The story’s gory twists and complex characters both warrant further exploration—or panicked undoing—using Turning Points.
Uncovering the Crew’s Dark Secrets
I completed three full runs, with the last one seeing me hop around to every eventuality in what I’m now calling my 'anything goes' run. In all that time, I came to appreciate the story and characters to the fullest by filling in gaps with extra notes scattered around the ship, many of which I didn’t find or fully understand in my first playthrough.
Particularly poignant was how Pari Simms, one of the sleep scientists, haunted the narrative through every run via video diaries hidden in the deepest corners of the Cassiopeia.
Other characters also stood out, with their stories improving significantly with each use of the Turning Points system:
- Pilot Brianna Young and Medical Officer Samantha Cooper became focal points of my investigation.
- At first, Cooper came across as a light-hearted yet professional medical officer who clearly cares about her crew.
- She kept putting herself in harm’s way or volunteering for certain death missions.
- It took until my second playthrough to discover what had happened at Jessop Station.
- A subsequent run revealed a reactor meltdown at Jessop Station triggered an inferno blaze that engulfed everyone.
- Cooper was the sole survivor, leaving her with severe trauma and survivor’s guilt.
That shred of information completely changed the way I saw her recklessness. It transformed a standard doctor archetype into a deeply flawed, traumatized individual.
From Survival Horror to Narrative Puzzle
Aside from gathering every shred of information because I’m just that nosey, the simpler reason to use the Turning Points system is because you want everyone to survive. Directive 8020 works hard to justify this gamer instinct with video recordings left to family members yearning for home cooking and inside jokes shared amongst the crew.
Every character feels and acts like a real person, and my affinity for them only grew with each new drop of information. However, I decided to first play Directive 8020 in survivor mode, which forbade ever undoing a decision.
Sitting with each horrible outcome supplied the dread and tension that I’m used to when trying to keep everyone alive in a Supermassive game.

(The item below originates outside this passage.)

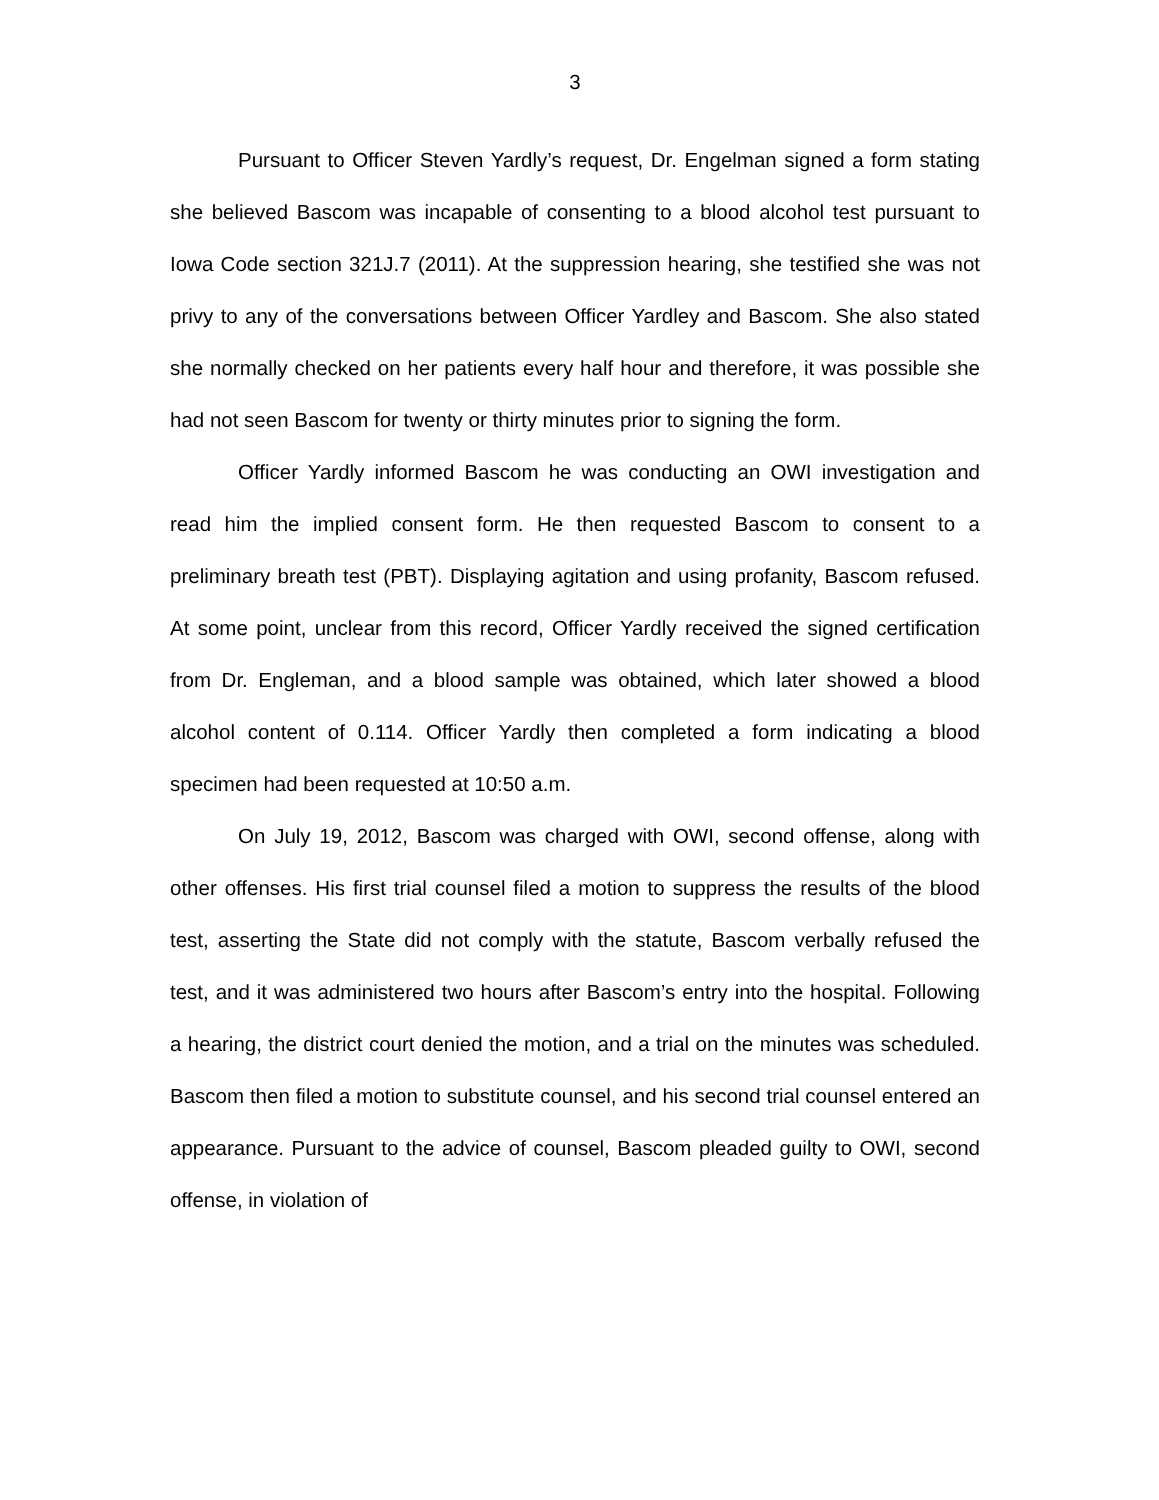3
Pursuant to Officer Steven Yardly’s request, Dr. Engelman signed a form stating she believed Bascom was incapable of consenting to a blood alcohol test pursuant to Iowa Code section 321J.7 (2011). At the suppression hearing, she testified she was not privy to any of the conversations between Officer Yardley and Bascom. She also stated she normally checked on her patients every half hour and therefore, it was possible she had not seen Bascom for twenty or thirty minutes prior to signing the form.
Officer Yardly informed Bascom he was conducting an OWI investigation and read him the implied consent form. He then requested Bascom to consent to a preliminary breath test (PBT). Displaying agitation and using profanity, Bascom refused. At some point, unclear from this record, Officer Yardly received the signed certification from Dr. Engleman, and a blood sample was obtained, which later showed a blood alcohol content of 0.114. Officer Yardly then completed a form indicating a blood specimen had been requested at 10:50 a.m.
On July 19, 2012, Bascom was charged with OWI, second offense, along with other offenses. His first trial counsel filed a motion to suppress the results of the blood test, asserting the State did not comply with the statute, Bascom verbally refused the test, and it was administered two hours after Bascom’s entry into the hospital. Following a hearing, the district court denied the motion, and a trial on the minutes was scheduled. Bascom then filed a motion to substitute counsel, and his second trial counsel entered an appearance. Pursuant to the advice of counsel, Bascom pleaded guilty to OWI, second offense, in violation of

To no one’s surprise, I absolutely botched it—I’m talking game-ending levels of fucked it up.
After the bloody mess that was my first run, my next step was enabling Turning Points to ensure everyone survived, avoiding every poor decision, missed QTE, and painful death scene. That’s an experience you could get in any other narrative horror game by following a guide. But it’s really the in-between where Turning Points shines.
The Best of Both Worlds
All that was left was an 'anything goes' run where I sought to unlock every extra scene that was still left blank. From this point, Directive 8020 shifted from survival horror to a bloody and somewhat confusing puzzle.
It’s not uncommon to restart a game to get a specific valued outcome, but the best part about Turning Points is that you can experience everything the game has to offer without starting from scratch (although some outcomes warrant early redos).
I meticulously worked through each story thread for each episode, experiencing every scene in the first episode. I found that the most key decisions happened midway through the game, so I often found myself restarting from those critical junctions rather than the beginning.
This approach allows for a deeper understanding of the narrative layers. It makes for some of the best body horror I've seen in a game for quite some time, combining the visceral shock of the unknown with the intellectual satisfaction of piecing together a fractured timeline. By allowing players to peel back the layers of trauma and mystery, Supermassive Games has crafted a sci-fi horror experience that is as emotionally resonant as it is terrifying.